PROBLEMS AND TASKS ▸
A – In the essay on taxes and the American economy, marginal tax rates are said to be the lowest since what decade?
B – From the essay on taxes and the American economy, reproduce word for word the section starting with "The American success" and going on through "down the road.".
── PASSAGE ──
No doubt, repairing the damage done by the Bush administration will be difficult. The wars of choice are draining our treasury and will continue to do so for another generation as we care for those brave men and women who were injured and traumatized in the Middle East. The obscene government-backed bonuses that are granted to the financial manipulators just increase the wealth gap between the rich and the poor.

The American success story is not dead - it’s just been derailed. As a society, we need to return to our roots. We need to reward those who add value to the economy by providing products and services rather than those who manipulate the financial system for their own gain. We need to increase government investment (as distinguished from spending) in infrastructure and research - initiatives that will pay off tenfold down the road.

And yes, we need to increase taxes. But we need to do this in an intelligent and progressive manner. Marginal tax rates are lower than they’ve been since the 1940s, and those who benefit the most from America should be called upon to return the favor. By freezing spending, as many have proposed, we will destroy jobs and make life worse for those on the lowest rungs of the economic ladder. Those who benefited the most from the past generation’s investments in education and infrastructure should be the ones who help ensure that the next generation has the same opportunities.

This will be difficult, given that politicians of both parties are beholden to their corporate benefactors and that getting a progressive message heard is difficult in this day of corporate-controlled media. But just as a journey of a thousand miles starts with a single step, all citizens must lobby their elected officials, one letter or phone call at a time, to help save America.
───
── PROVIDED MATERIAL ──
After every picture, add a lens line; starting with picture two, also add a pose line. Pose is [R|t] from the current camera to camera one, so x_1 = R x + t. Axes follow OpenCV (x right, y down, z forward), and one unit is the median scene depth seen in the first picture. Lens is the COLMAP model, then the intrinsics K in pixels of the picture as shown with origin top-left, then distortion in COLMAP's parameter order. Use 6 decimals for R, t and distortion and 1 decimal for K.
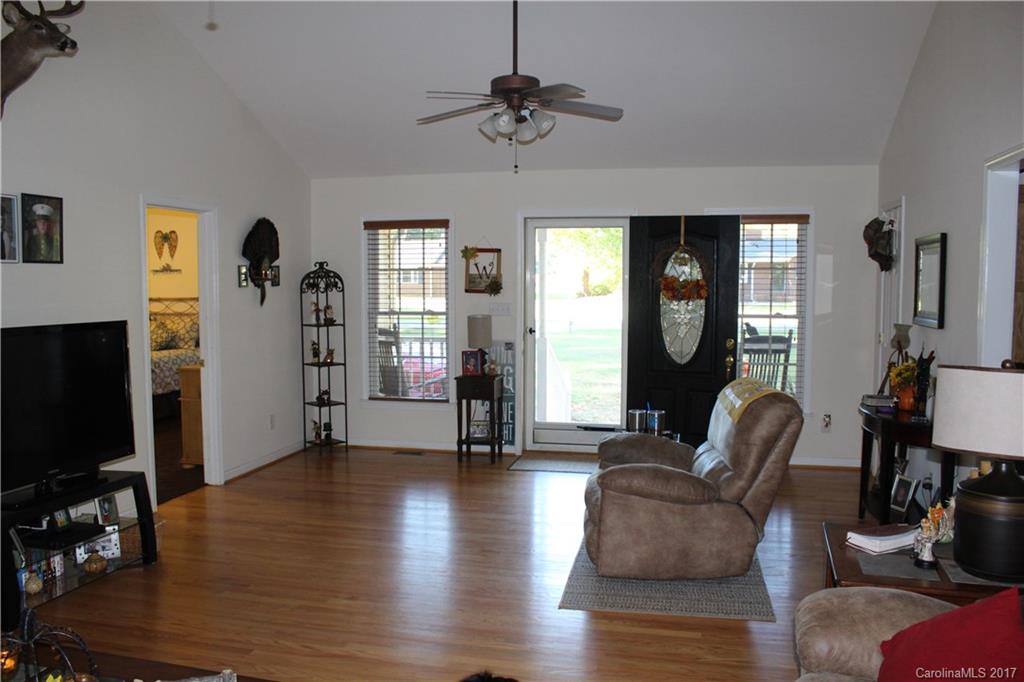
lens RADIAL K [[839.4, 0, 494.9], [0, 839.4, 344.7], [0, 0, 1]] dist [-0.164145, 0.147700]
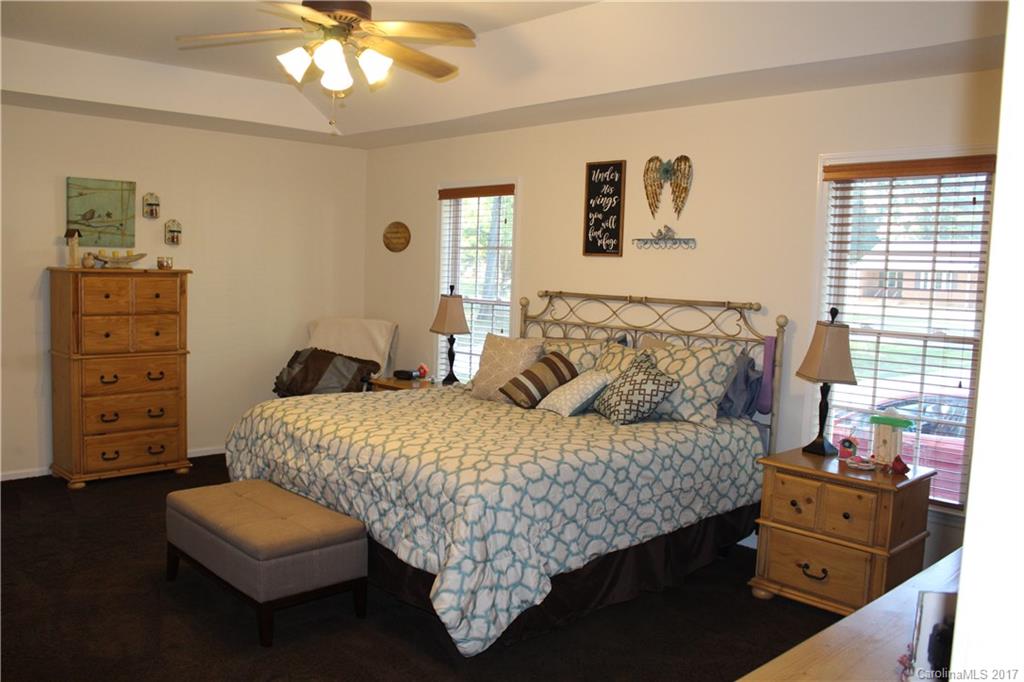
lens RADIAL K [[839.4, 0, 494.9], [0, 839.4, 344.7], [0, 0, 1]] dist [-0.164145, 0.147700]
pose [[0.836142, 0.078124, -0.542921, -0.220561], [-0.076500, 0.996741, 0.025610, -0.036011], [0.543152, 0.020120, 0.839393, 0.553148]]
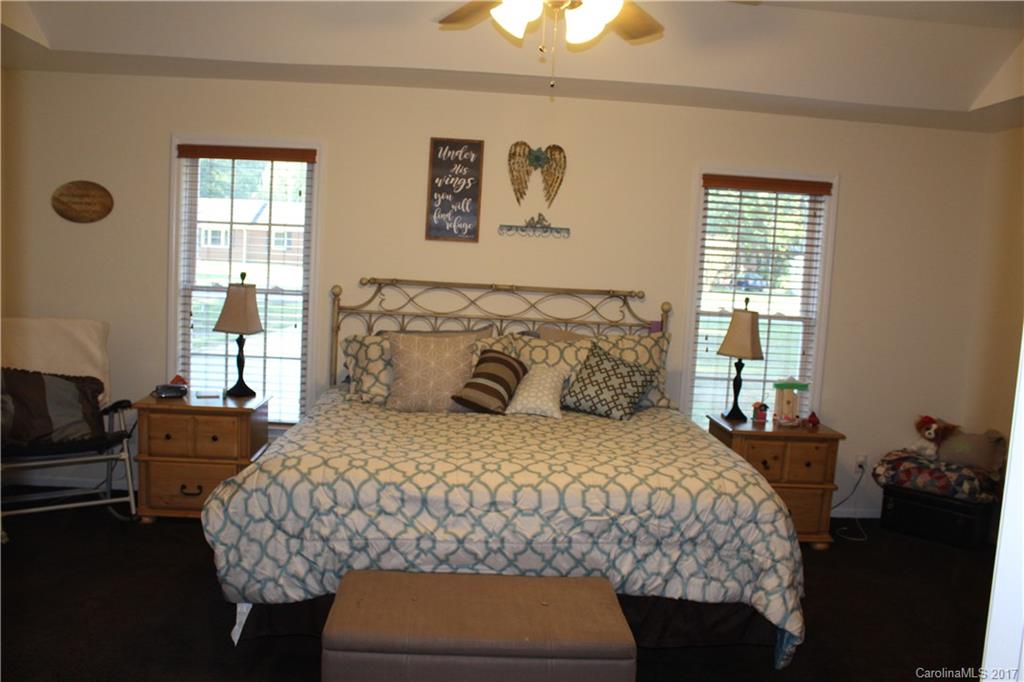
lens RADIAL K [[839.4, 0, 494.9], [0, 839.4, 344.7], [0, 0, 1]] dist [-0.164145, 0.147700]
pose [[0.959839, 0.023328, 0.279581, -0.561455], [-0.032587, 0.999062, 0.028513, -0.037473], [-0.278654, -0.036479, 0.959698, 0.551909]]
───
TASK ANSWERS ▸
A – The 1940s.

B –
The American success story is not dead - it’s just been derailed. As a society, we need to return to our roots. We need to reward those who add value to the economy by providing products and services rather than those who manipulate the financial system for their own gain. We need to increase government investment (as distinguished from spending) in infrastructure and research - initiatives that will pay off tenfold down the road.